Stern warnings to lenders mulling end run around California rate caps
Policymakers in both Washington and Sacramento issued a stern warning this week to high-cost lenders that hope to evade a new cap on consumer interest rates in California: Don’t even think about partnering with banks.
A recently enacted California law establishes a rate cap of around 36% for a category of installment loans that previously had no legal ceiling. Even before Democratic Gov. Gavin Newsom signed the measure, executives at three companies that charge triple-digit annual percentage rates in the Golden State spoke publicly about their efforts to make an end run around the restrictions.
To do so, the companies would partner with out-of-state banks, since depositories generally have the legal ability to apply their home states’ interest rate rules across the country.

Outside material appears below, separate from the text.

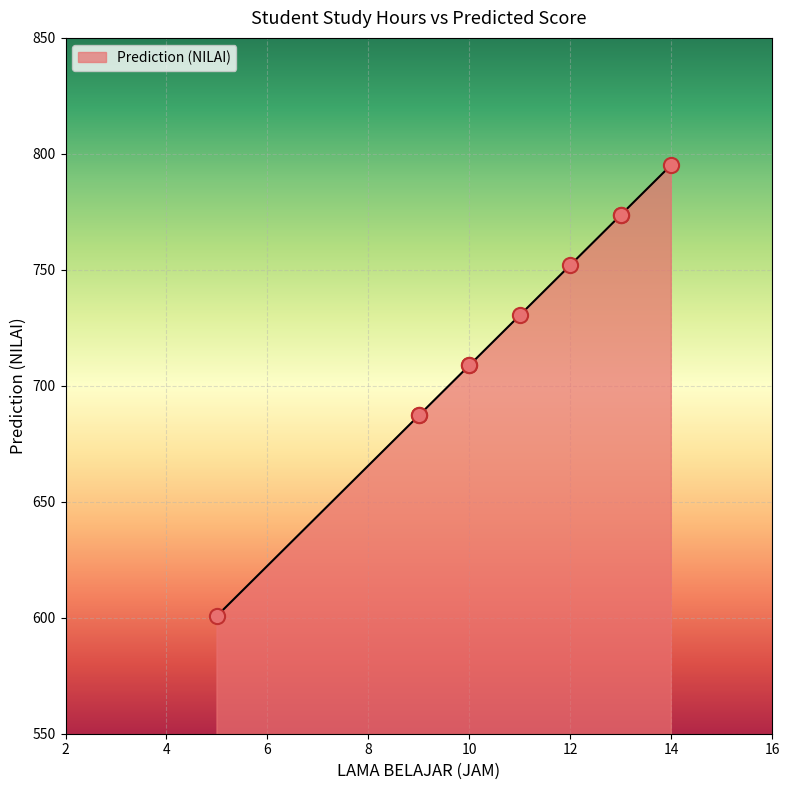

What is the change in value from 5 to 10?

+108.0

But in congressional testimony Thursday, Federal Deposit Insurance Corp. Chairman Jelena McWilliams said that anyone who thinks so-called rent-a-bank schemes have gotten a green light from the FDIC is mistaken. “And we are not going to allow banks to evade the law,” she stated.
Last month, federal banking regulators proposed rules designed to make clear that interest rates permissible on bank loans would not be affected by their sale to a nonbank. While the proposal was widely seen as industry-friendly, the FDIC also stated that it views unfavorably firms that partner with a state bank solely with the goal of evading other states’ laws.
The California law applies to consumer installment loans between $2,500 and $9,999. Last year, three companies — Elevate Credit, Enova International and Curo Group Holdings — accounted for roughly one-quarter of all loans that would be covered by the new rules and had annual percentage rates of at least 100%. The law is set to take effect next month.
Executives at all three lenders have indicated in recent months that bank partnerships could allow them to continue charging high rates in California.
During an earnings call last month, Elevate CEO Jason Harvison said that the Fort Worth, Texas-based firm had signed a term sheet with one of its existing bank partners.
“They are comfortable with going into California,” he said.
On Wednesday, California Assembly member Monique Limón, who sponsored the new law, issued a warning to Elevate, which operates under the Rise Credit brand.
“The state of California will not abide Elevate Credit’s thinly veiled attempts to continue business as usual,” she wrote in a letter to the company, which was obtained by American Banker. One of the arguments Limón made in the letter was that California courts and regulators are likely to enforce the state law.
The following day, Manuel Alvarez, the commissioner of the California Department of Business Oversight, expressed his own concern regarding lenders that are seeking to evade the new law.
“Consumers deserve the protections afforded by the new rate cap law, and compliant companies deserve a level playing field,” Alvarez said in a written statement.
An Elevate spokesperson said in an email Thursday that the company’s bank partners operate in full compliance with all federal banking laws and regulations.
“As the fintech partner to banks, Elevate provides marketing services and licenses its technology platform to banks. As the originating lender, it is each individual bank’s decision whether or not to offer loans,” the email read.
The Elevate spokesperson also stated that neither any of its current bank partners nor any banks with which it is in discussions intends to originate installment loans on the company’s platform in California after Jan. 1.
The California law passed despite the opposition of lenders that charge triple-digit APRs, but it had the support of certain lower-cost lenders.
Consumer installments lending has been growing rapidly in California in recent years. In 2018, lenders originated nearly 820,000 loans in the state with balances of between $2,500 and $9,999, up from about 700,000 in 2016 and 415,000 in 2013.
Last year, approximately 56% of the fixed-rate loans that would be subject to the new California law had annual percentage rates of 40% or higher, while the rest had lower APRs, according to state data.